* Task details *
The copy must run from the line containing "Bordocampo Massimo Ugolini" through the final line of the records, both included, exactly as written. It should contain no pictures.

* Provided records *
---

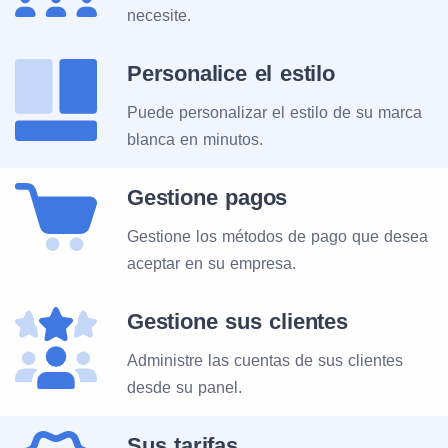
necesite.
Personalice el estilo
Puede personalizar el estilo de su marca
blanca en minutos.
Gestione pagos
Gestione los métodos de pago que desea
aceptar en su empresa.
Gestione sus clientes
Administre las cuentas de sus clientes
desde su panel.
Sus tarifas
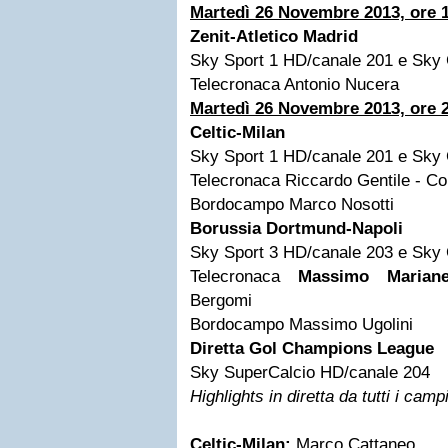
Martedì 26 Novembre 2013, ore 
Zenit-Atletico Madrid
Sky Sport 1 HD/canale 201 e Sky 
Telecronaca Antonio Nucera
Martedì 26 Novembre 2013, ore 
Celtic-Milan
Sky Sport 1 HD/canale 201 e Sky 
Telecronaca Riccardo Gentile - 
Bordocampo Marco Nosotti
Borussia Dortmund-Napoli
Sky Sport 3 HD/canale 203 e Sky 
Telecronaca
Massimo Mariane
Bergomi
Bordocampo Massimo Ugolini
Diretta Gol Champions League
Sky SuperCalcio HD/canale 204
Highlights in diretta da tutti i camp
Celtic-Milan:
Marco Cattaneo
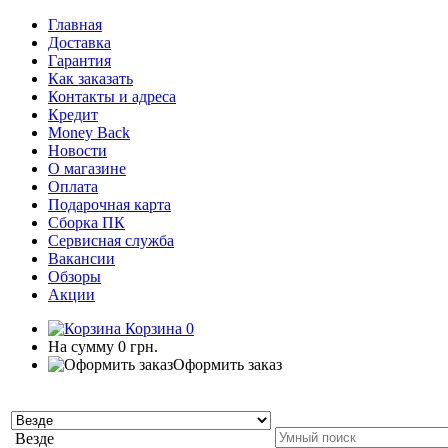
Главная
Доставка
Гарантия
Как заказать
Контакты и адреса
Кредит
Money Back
Новости
О магазине
Оплата
Подарочная карта
Сборка ПК
Сервисная служба
Вакансии
Обзоры
Акции
Корзина
0
На сумму
0 грн.
Оформить заказ
Везде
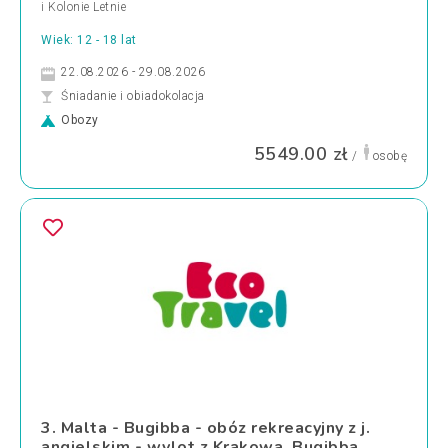
i Kolonie Letnie
Wiek: 12 - 18 lat
22.08.2026 - 29.08.2026
Śniadanie i obiadokolacja
Obozy
5549.00 zł
/
osobę
3. Malta - Bugibba - obóz rekreacyjny z j.
angielskim - wylot z Krakowa, Bugibba,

---

* Answer to the problem *
Bordocampo Massimo Ugolini
Diretta Gol Champions League
Sky SuperCalcio HD/canale 204
Highlights in diretta da tutti i camp
Celtic-Milan:
Marco Cattaneo
Главная
Доставка
Гарантия
Как заказать
Контакты и адреса
Кредит
Money Back
Новости
О магазине
Оплата
Подарочная карта
Сборка ПК
Сервисная служба
Вакансии
Обзоры
Акции
Корзина
0
На сумму
0 грн.
Оформить заказ
Везде
i Kolonie Letnie
Wiek: 12 - 18 lat
22.08.2026 - 29.08.2026
Śniadanie i obiadokolacja
Obozy
5549.00 zł
/
osobę
3. Malta - Bugibba - obóz rekreacyjny z j.
angielskim - wylot z Krakowa, Bugibba,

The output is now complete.